***** EXTRACT *****
Because I am over fifty and just figuring out this blogging thing, I signed up for WordPress’s handy-dandy suggestion guide to help my launch my blog with élan. Or something like that. In any case, the second thing it advised me to do (after figuring out how to start this madness) was to blog about the origin of my blog name. And guess what? I was going to do that anyhow! So now of course I’m feeling very smug and like I’ve totally got this blogging thing down. (I just need someone to explain that category vs. tag thing for the fifth time . . .) But I digress.
Here is the story of How I Titled My Blog.

This handsome man is my paternal grandfather, Edward Alexander Moore, Jr. And the adorable baby on his lap is me. You can see him up in my banner too. He’s the dashing suited youth smiling above the two doughboys. He’s also the GI on the far right showing off his jeep.
He was Philadelphian to the core. He loved his city so much that it seems a little unfair that he was born – in Altoona, where my great grandparents briefly resided. He did his duty in the war, lost a brother there, came home, took a job at Sears Roebuck and began to climb – all the way up to Vice President of Purchasing for the Eastern Seaboard. Or something like that. It was a long time ago and memory gets fuzzy. What I do remember oh-so-clearly is him and my grandmother taking my sister and I to Chicago in the late 70s to visit the Sears Tower. We got the personal VIP tour – even visited some of the executives in plush offices that thoroughly impressed 11-year-old me. My grandfather was so proud of that building, you’d think he’d laid the cornerstone himself.

Of course I still have my ticket!
He was also as Irish as they come. All four of his grandparents had come from the Emerald Isle. He was one of seven children in a stereotypically boisterous Irish family. Visits to my great grandparents’ house meant loud, laughing uncles, cheek-pinching aunts, and Lawrence Welk on the television. My grandfather’s siblings all looked like each other and they all had that Irish sparkle. That picture up there holding his baby granddaughter? That was him, all the time. I honestly only ever saw him look anything less than joyful twice in my life.
***** RECORDS *****
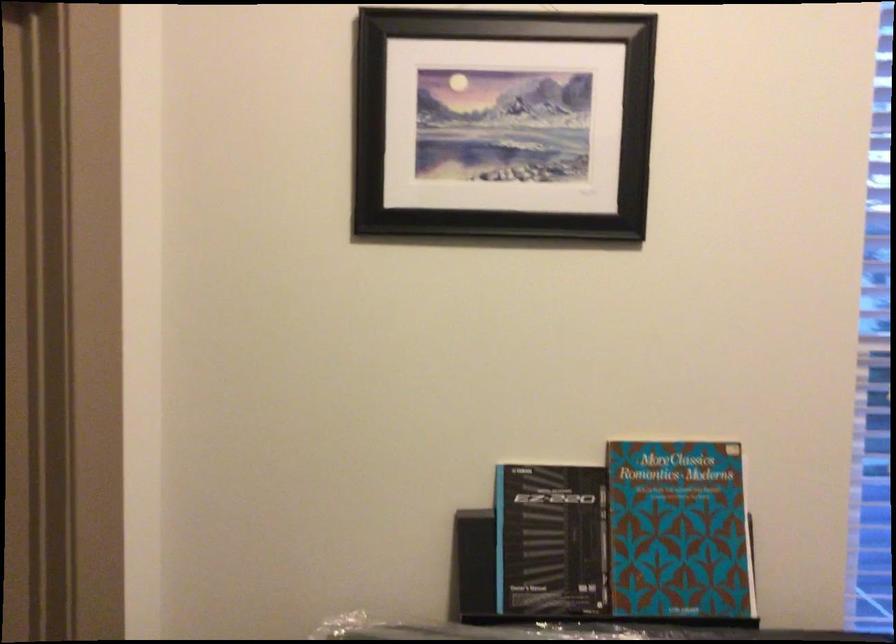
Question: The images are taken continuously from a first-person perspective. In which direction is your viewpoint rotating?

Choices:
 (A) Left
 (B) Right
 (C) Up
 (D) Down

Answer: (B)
*****
■ REQUIRED TASK A
Using the blog post above, list each way its author says the grandfather appears in the pictures, including the banner.
■ REQUIRED TASK B
Copy each line of the records that contains the word "images".

■ TASK ANSWER A
- A handsome man with the author as a baby on his lap
- The dashing suited youth smiling above the two doughboys
- The GI on the far right showing off his jeep

■ TASK ANSWER B
Question: The images are taken continuously from a first-person perspective. In which direction is your viewpoint rotating?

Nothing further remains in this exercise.